The push for a growth cap started when a group known as the Concerned Citizens for Planned Growth rolled out a plan to put a 2 percent growth cap on the ballot and started collecting signatures. It was countered by developers who wanted a 4.5 percent growth cap instead.

That prompted then Mayor Jack Snyder to roll out an initiative plan that basically mirrored the 3.9 percent growth cap on residential housing. Developers backed down and ultimately the more stringent 2 percent growth cap didn’t qualify for the ballot.

The 1970s had ended with four strong growth years capped with a 12 percent gain in residents in 1980 that took the city’s population from 20,187 to 25,641 or an increase of roughly 25 percent in 48 months.

The growth rate slowed a bit but then it hit a record 12.1 percent in 1985 followed by a 9.2 percent jump in 1986 that took Manteca’s population up from 29,027 to 35,437 in two years. Manteca today —some 33 years later — has almost 82,000 residents.

The proverbial straw that broke the camel’s back was the city’s inability to keep up with growth. Fees on growth were inadequate or non-existent for a wide variety of amenities such as parks and fire services.


Manteca was bouncing back

from near bankruptcy

The city was still recovering from a near-bankruptcy episode in 1980 when the budget reserve was a razor-thin $1,800. Manteca’s financial trials were heavy on civic leaders’ minds during the building boom of 1984 to 1987. They didn’t want a repeat of the 1980s experience which forced the city to leave the just completed Louise Avenue fire station unopened because they couldn’t afford to staff it while city police were using old CHP cars with excess of 90,000 miles on them when the city took delivery of them as primary patrol units.

Many residents shared the concern that Manteca was growing faster than basic services could keep up with. The sentiment was Manteca was growing too fast as neighborhoods such as Mayors Park in the triangle formed by the railroad tracks, Louise Avenue and Union Road seemed to develop overnight.

The ordinance went into effect just as the economy started receding. It would take 12 years before the cap would be pushed in a particular year. 

Tying into sewer allocations was viewed by legal experts and civic leaders at the time as the easiest way to implement a growth management plan.

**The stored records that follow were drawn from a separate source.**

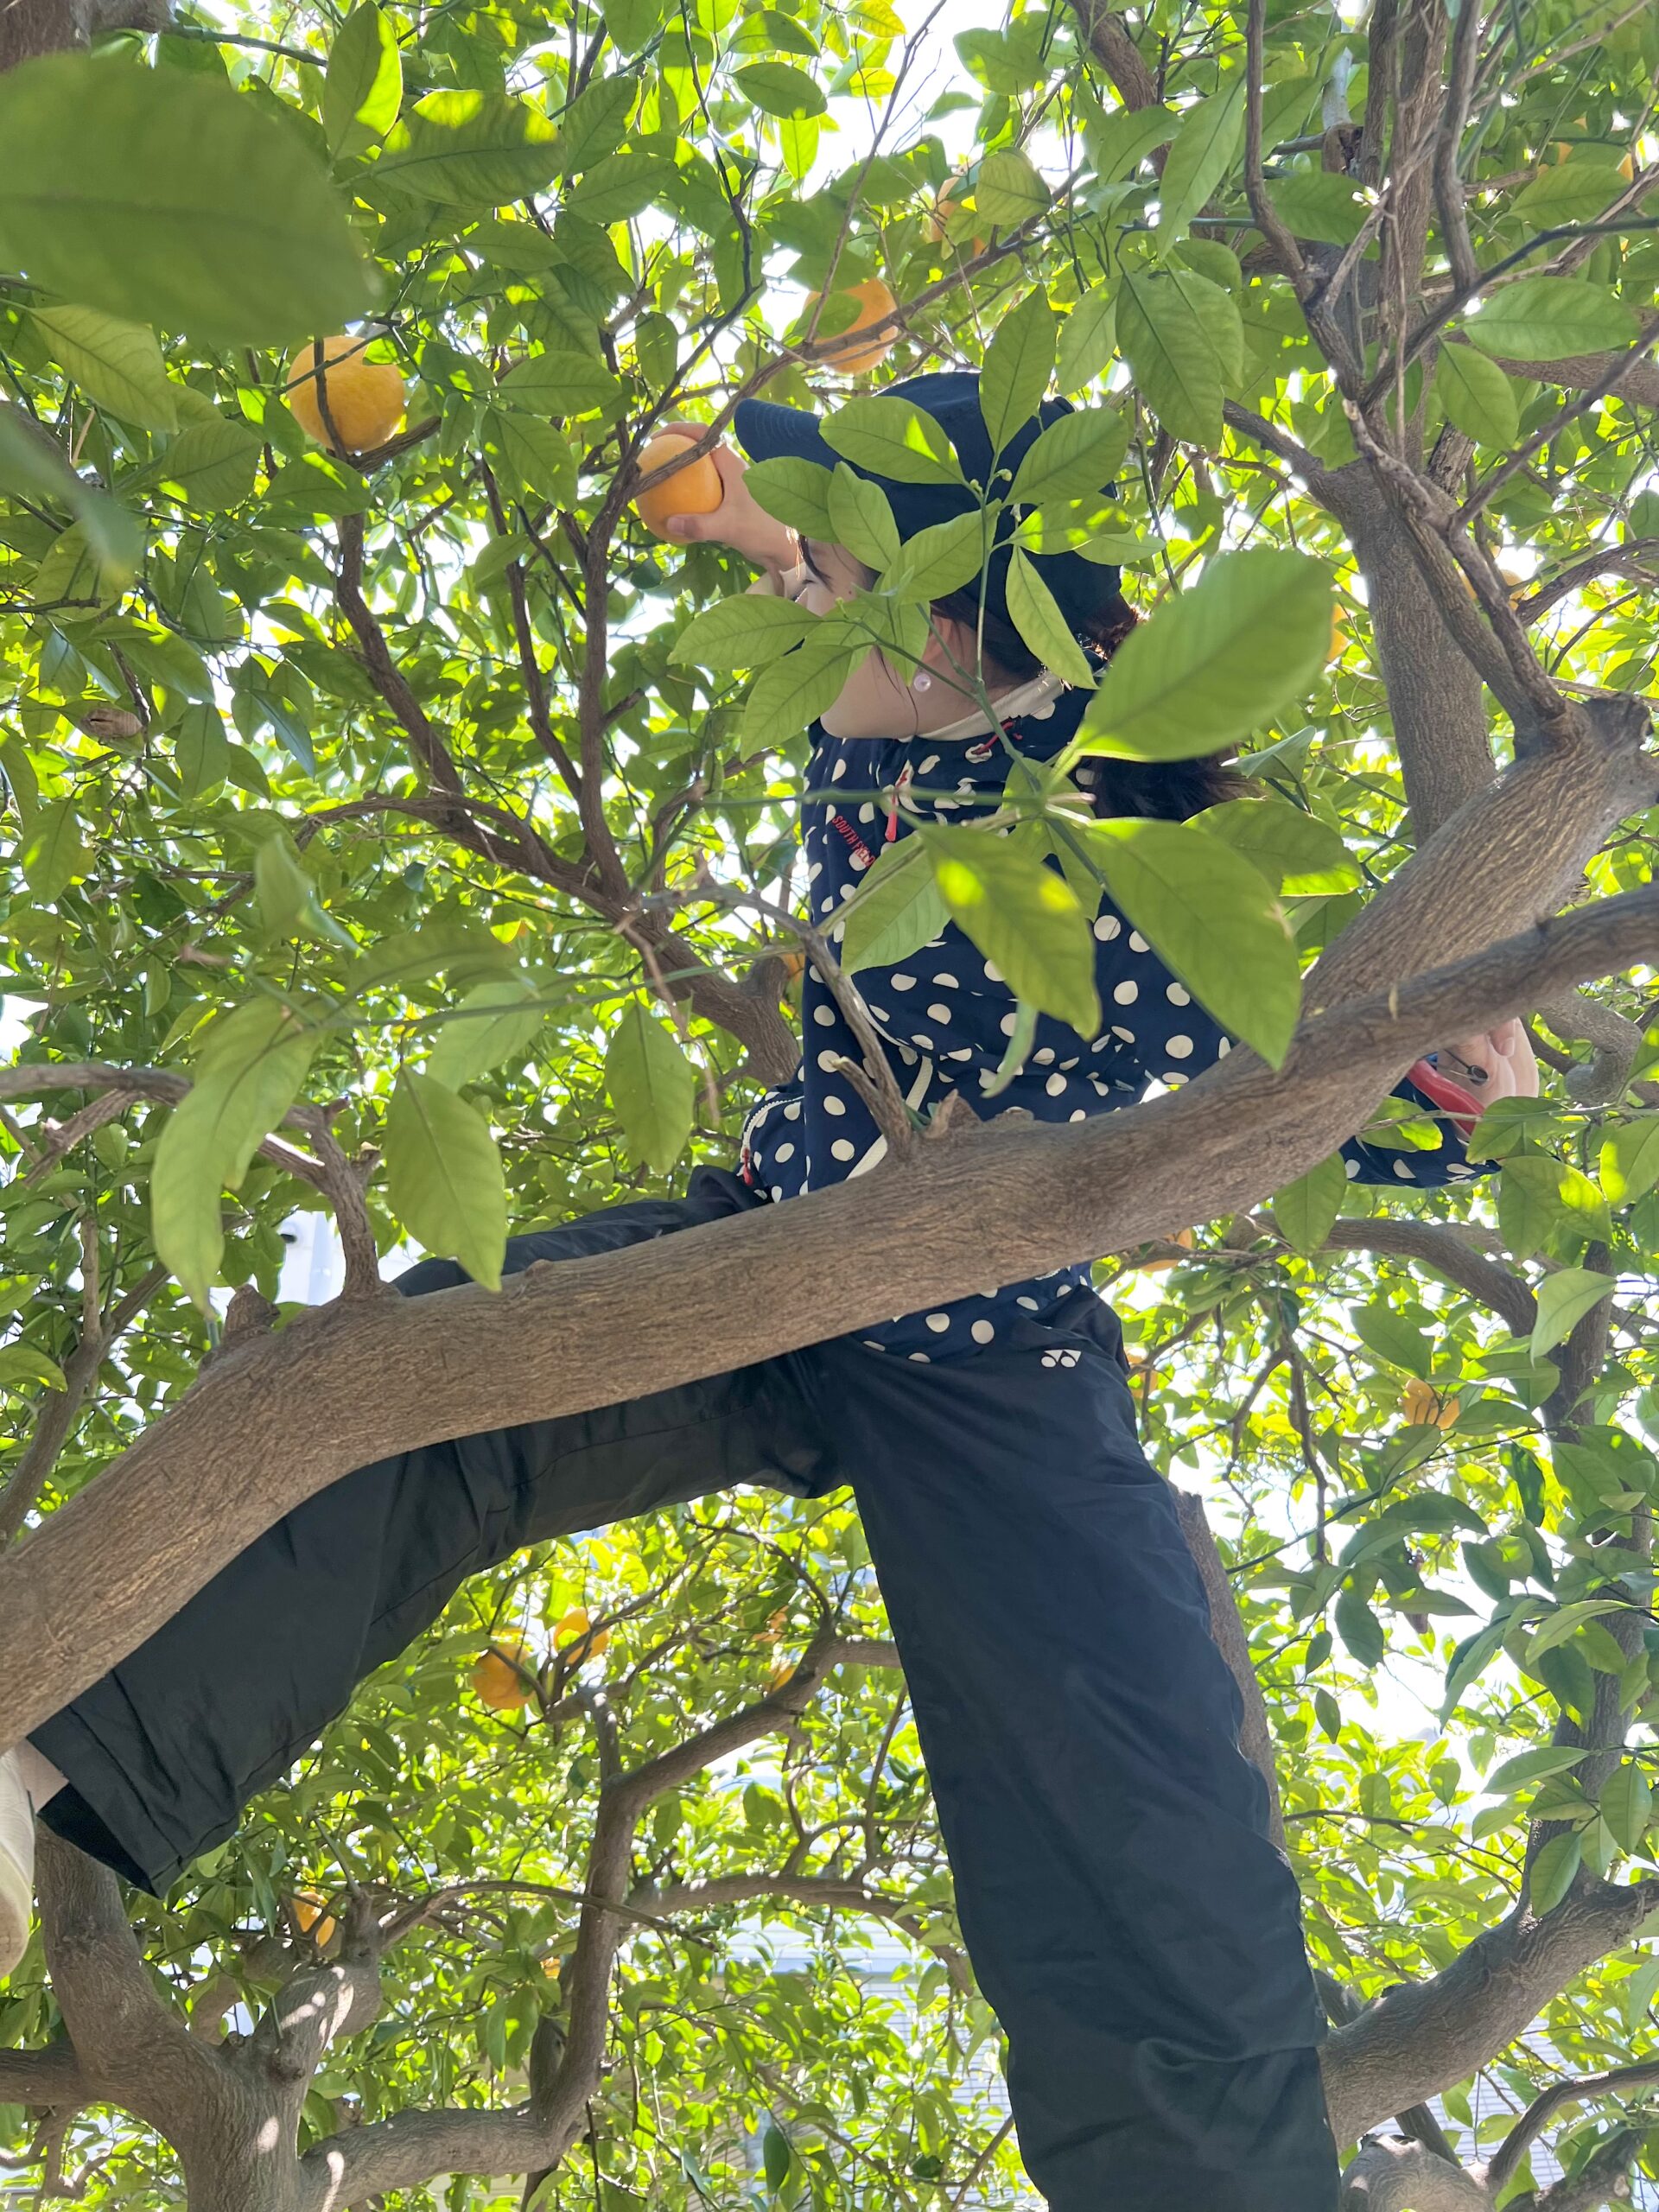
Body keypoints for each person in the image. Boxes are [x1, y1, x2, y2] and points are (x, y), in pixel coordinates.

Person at [0, 372, 1535, 2211]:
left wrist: (1465, 1040)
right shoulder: (876, 711)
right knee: (420, 1394)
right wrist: (736, 506)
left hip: (988, 1347)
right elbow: (749, 501)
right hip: (771, 1251)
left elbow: (1363, 1056)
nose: (794, 591)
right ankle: (35, 1761)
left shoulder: (1130, 849)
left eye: (842, 567)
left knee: (1120, 1773)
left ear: (984, 624)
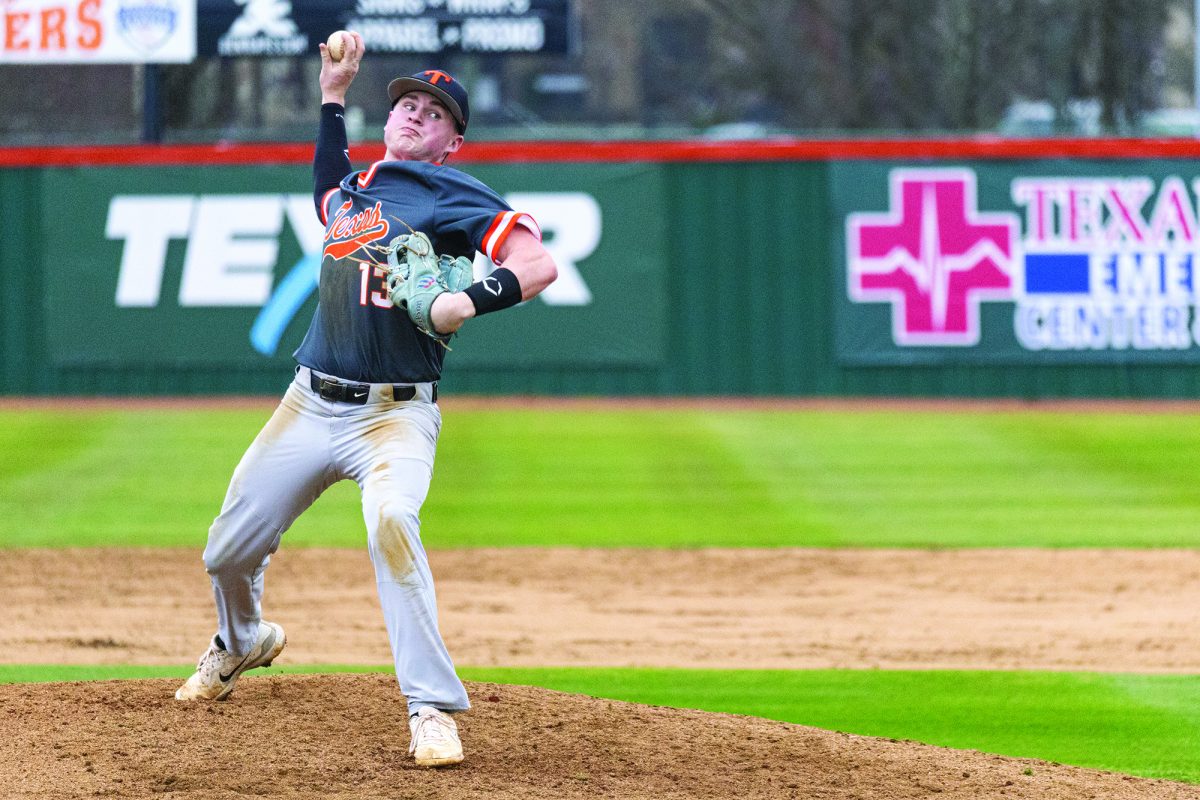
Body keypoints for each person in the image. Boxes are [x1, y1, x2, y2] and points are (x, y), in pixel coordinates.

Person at [173, 30, 558, 769]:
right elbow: (326, 188)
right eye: (408, 103)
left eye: (434, 112)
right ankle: (243, 640)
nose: (416, 114)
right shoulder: (359, 191)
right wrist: (332, 97)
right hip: (310, 402)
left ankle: (432, 709)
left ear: (452, 142)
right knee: (226, 551)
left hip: (394, 414)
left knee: (391, 519)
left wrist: (464, 304)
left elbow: (535, 263)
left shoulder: (453, 191)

Ordinance No. 800 was put into effect on Aug. 16, 1988 as the guideline for how the first phase of the municipal wastewater treatment plant expansion would be utilized to divide sewer capacity. It was subsequently extended in future years to govern how the second phase of the treatment plant would have its capacity parceled out. 

A percentage was set aside for every category in terms of how much capacity of the plant would be allocated to a particular use. Those percentages set aside 60 percent of the overall capacity to housing with no distinction being between apartments, single family homes, duplexes or mobile homes. The other categories — schools, industrial, retail and office divided the rest of the capacity.

Based on the intent and the actual wording of Ordinance No. 800, city leaders view the growth management plan as a success.

That, however, isn’t a universal view. There are those who believe the city has been growing too fast.

Originally the growth cap gave projects two windows to secure sewer allocations — one in March and the other in October.

The advent of development agreements tied into “bonus bucks” — fees paid to secure sewer allocation fees — were advanced by the development community in 1998 to avoid the potential for lawsuits among builders when 13 projects were moving forward at once. The bonus bucks generated more than $30 million for the city to spend without restriction. They used $11.9 million to avoid city cutbacks for a number of years when expenditures exceed revenues. The city has now had a balanced budget for more than three consecutive years.

The balance of the bonus bucks have helped pay for amenities such as soccer field lights at Woodward Park, traffic signals on the Tidewater Bikeway, more than half of the construction of the Union Road fire station and other amenities including aerial fireworks on the Fourth of July.